Fenland

Fenland is a very polarizing typeface — you either admire it, or you think it’s pretentious art or just plain ugly.

But Fenland doesn’t care. Fenland doesn’t care, because when it needs to prove itself by setting running text, it performs with aplomb. But it really gets the lead out stylistically when set large — flaunting its ideology, not being sneaky about it. That ‘f’ is so in-your-face, and the uppercase is so different from the lowercase.

As designer Jeremy Tankard likes to emphasize, Fenland really does have “its own way of talking”. But this face is no flight of fancy: sober proportions, seven weights with italics, five flavors of numerals, comprehensive fractions…
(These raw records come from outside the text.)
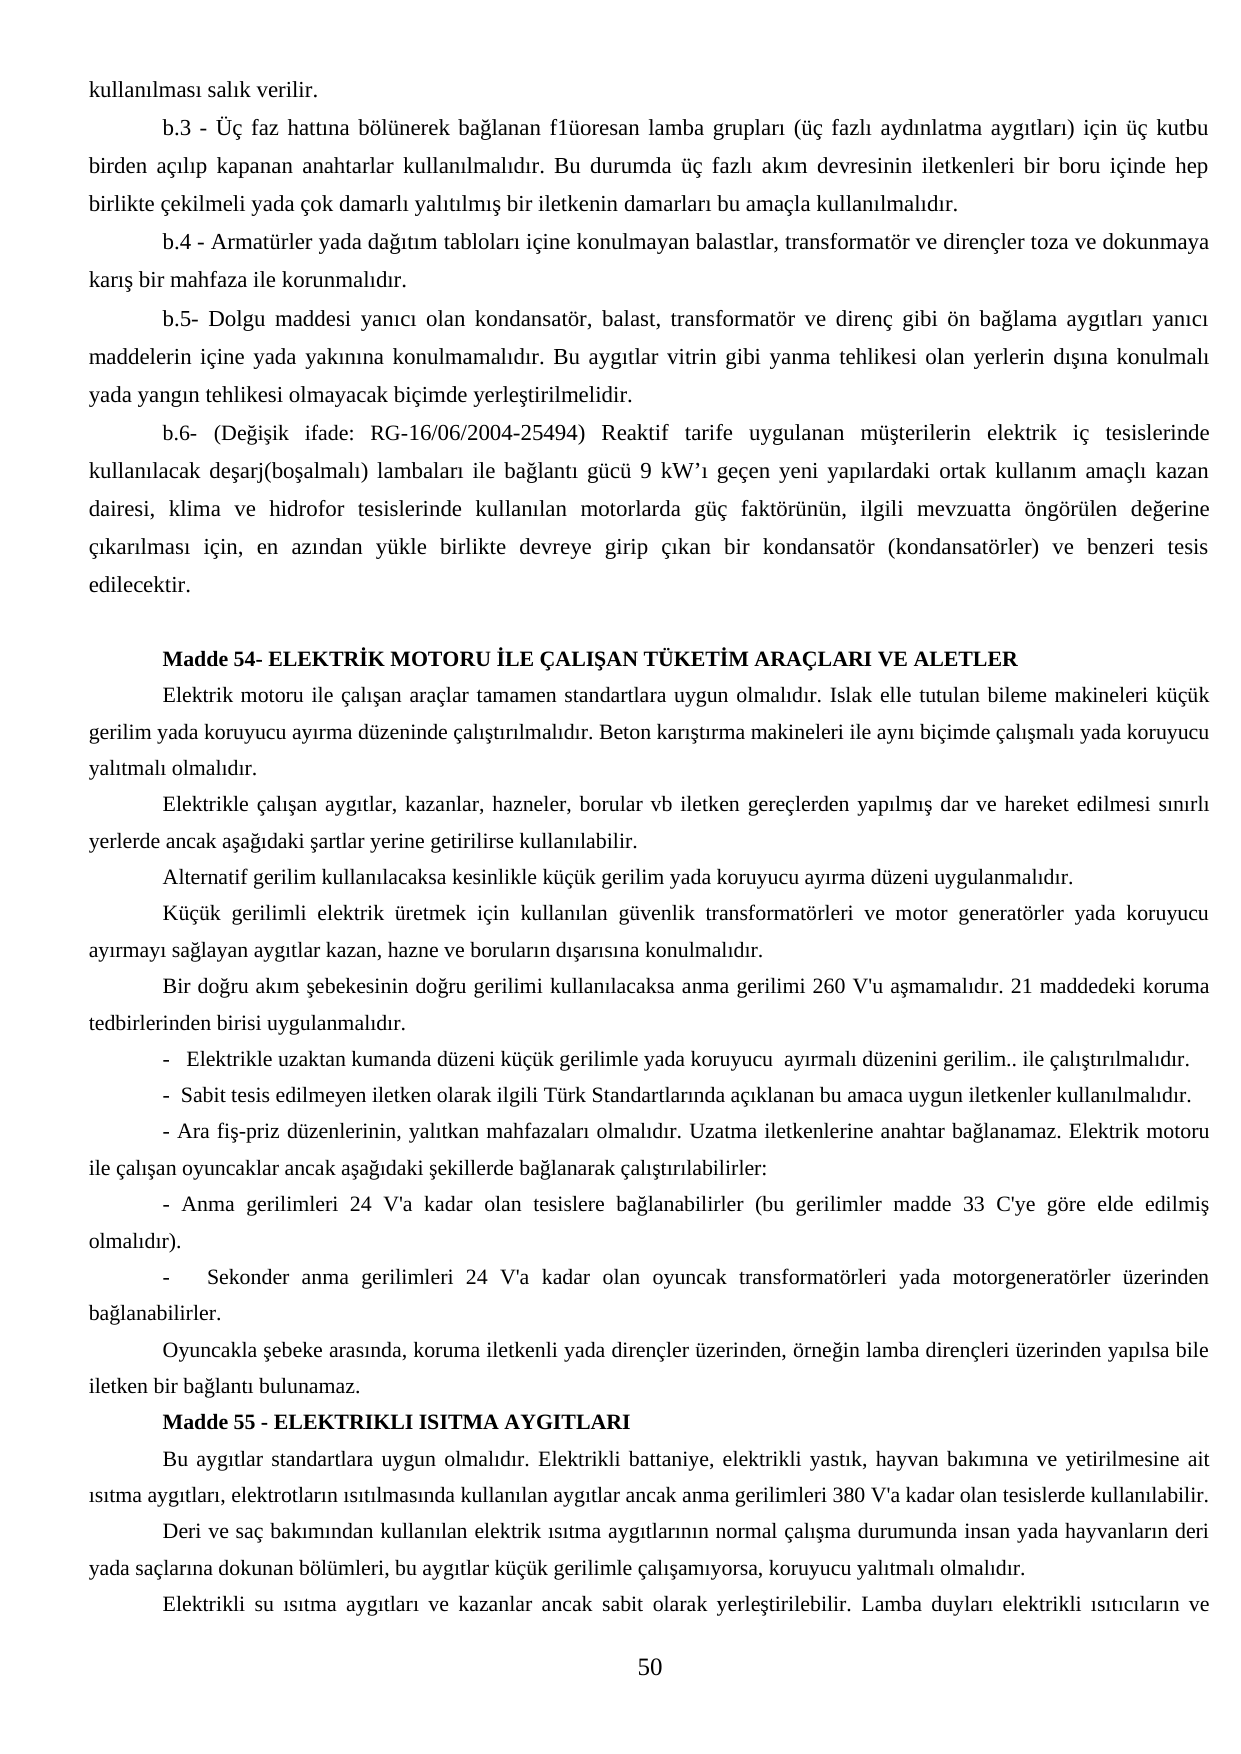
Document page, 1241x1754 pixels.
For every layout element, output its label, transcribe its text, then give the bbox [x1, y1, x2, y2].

text Deri ve saç bakımından kullanılan elektrik ısıtma aygıtlarının normal çalışma durumunda insan yada hayvanların deri yada saçlarına dokunan bölümleri, bu aygıtlar küçük gerilimle çalışamıyorsa, koruyucu yalıtmalı olmalıdır. [88, 1519, 1211, 1580]
text Alternatif gerilim kullanılacaksa kesinlikle küçük gerilim yada koruyucu ayırma düzeni uygulanmalıdır. [88, 865, 1211, 889]
text Bir doğru akım şebekesinin doğru gerilimi kullanılacaksa anma gerilimi 260 V'u aşmamalıdır. 21 maddedeki koruma tedbirlerinden birisi uygulanmalıdır. [88, 974, 1211, 1035]
text b.4 - Armatürler yada dağıtım tabloları içine konulmayan balastlar, transformatör ve dirençler toza ve dokunmaya karış bir mahfaza ile korunmalıdır. [88, 229, 1211, 293]
text Oyuncakla şebeke arasında, koruma iletkenli yada dirençler üzerinden, örneğin lamba dirençleri üzerinden yapılsa bile iletken bir bağlantı bulunamaz. [88, 1338, 1211, 1398]
text b.6- (Değişik ifade: RG-16/06/2004-25494) Reaktif tarife uygulanan müşterilerin elektrik iç tesislerinde kullanılacak deşarj(boşalmalı) lambaları ile bağlantı gücü 9 kW’ı geçen yeni yapılardaki ortak kullanım amaçlı kazan dairesi, klima ve hidrofor tesislerinde kullanılan motorlarda güç faktörünün, ilgili mevzuatta öngörülen değerine çıkarılması için, en azından yükle birlikte devreye girip çıkan bir kondansatör (kondansatörler) ve benzeri tesis edilecektir. [88, 420, 1211, 598]
text - Sekonder anma gerilimleri 24 V'a kadar olan oyuncak transformatörleri yada motorgeneratörler üzerinden bağlanabilirler. [88, 1265, 1211, 1326]
text Küçük gerilimli elektrik üretmek için kullanılan güvenlik transformatörleri ve motor generatörler yada koruyucu ayırmayı sağlayan aygıtlar kazan, hazne ve boruların dışarısına konulmalıdır. [88, 901, 1211, 962]
text Madde 54- ELEKTRİK MOTORU İLE ÇALIŞAN TÜKETİM ARAÇLARI VE ALETLER [88, 647, 1211, 671]
text Elektrikli su ısıtma aygıtları ve kazanlar ancak sabit olarak yerleştirilebilir. Lamba duyları elektrikli ısıtıcıların ve [88, 1592, 1211, 1616]
text b.5- Dolgu maddesi yanıcı olan kondansatör, balast, transformatör ve direnç gibi ön bağlama aygıtları yanıcı maddelerin içine yada yakınına konulmamalıdır. Bu aygıtlar vitrin gibi yanma tehlikesi olan yerlerin dışına konulmalı yada yangın tehlikesi olmayacak biçimde yerleştirilmelidir. [88, 306, 1211, 407]
text - Anma gerilimleri 24 V'a kadar olan tesislere bağlanabilirler (bu gerilimler madde 33 C'ye göre elde edilmiş olmalıdır). [88, 1192, 1211, 1253]
text - Ara fiş-priz düzenlerinin, yalıtkan mahfazaları olmalıdır. Uzatma iletkenlerine anahtar bağlanamaz. Elektrik motoru ile çalışan oyuncaklar ancak aşağıdaki şekillerde bağlanarak çalıştırılabilirler: [88, 1119, 1211, 1180]
text Madde 55 - ELEKTRIKLI ISITMA AYGITLARI [88, 1410, 1211, 1434]
text b.3 - Üç faz hattına bölünerek bağlanan f1üoresan lamba grupları (üç fazlı aydınlatma aygıtları) için üç kutbu birden açılıp kapanan anahtarlar kullanılmalıdır. Bu durumda üç fazlı akım devresinin iletkenleri bir boru içinde hep birlikte çekilmeli yada çok damarlı yalıtılmış bir iletkenin damarları bu amaçla kullanılmalıdır. [88, 115, 1211, 217]
text Elektrik motoru ile çalışan araçlar tamamen standartlara uygun olmalıdır. Islak elle tutulan bileme makineleri küçük gerilim yada koruyucu ayırma düzeninde çalıştırılmalıdır. Beton karıştırma makineleri ile aynı biçimde çalışmalı yada koruyucu yalıtmalı olmalıdır. [88, 683, 1211, 780]
text - Elektrikle uzaktan kumanda düzeni küçük gerilimle yada koruyucu ayırmalı düzenini gerilim.. ile çalıştırılmalıdır. [88, 1047, 1211, 1071]
text Elektrikle çalışan aygıtlar, kazanlar, hazneler, borular vb iletken gereçlerden yapılmış dar ve hareket edilmesi sınırlı yerlerde ancak aşağıdaki şartlar yerine getirilirse kullanılabilir. [88, 792, 1211, 853]
text - Sabit tesis edilmeyen iletken olarak ilgili Türk Standartlarında açıklanan bu amaca uygun iletkenler kullanılmalıdır. [88, 1083, 1211, 1107]
text Bu aygıtlar standartlara uygun olmalıdır. Elektrikli battaniye, elektrikli yastık, hayvan bakımına ve yetirilmesine ait ısıtma aygıtları, elektrotların ısıtılmasında kullanılan aygıtlar ancak anma gerilimleri 380 V'a kadar olan tesislerde kullanılabilir. [88, 1447, 1211, 1507]
text kullanılması salık verilir. [88, 77, 1211, 102]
From day one, Tankard has been an inventive designer (see FF Disturbance), and even an innovative one (see Blue Island); with Fenland, he has crossed over into the murky yet rewarding territory of subtle innovation. As this reviewer is wont to extoll, the noteworthy innovation here involves the application of stroke contrast in oblivion of the handwritten basis of virtually all typefaces. Tankard thickens and thins the letterforms as he thinks they need to function, not as what would occur when writing by hand using a broad-nib pen (something notably absent from contemporary life).

Tankard’s stated intention is to evoke a modern, “manufactured” feel. But since Design is not Art, we must ask: What is the point of violating an established norm? The answer might very well be: What is the point of not doing so? Unlike almost any other usable font out there, Fenland makes us ask such questions. It is exactly what we need.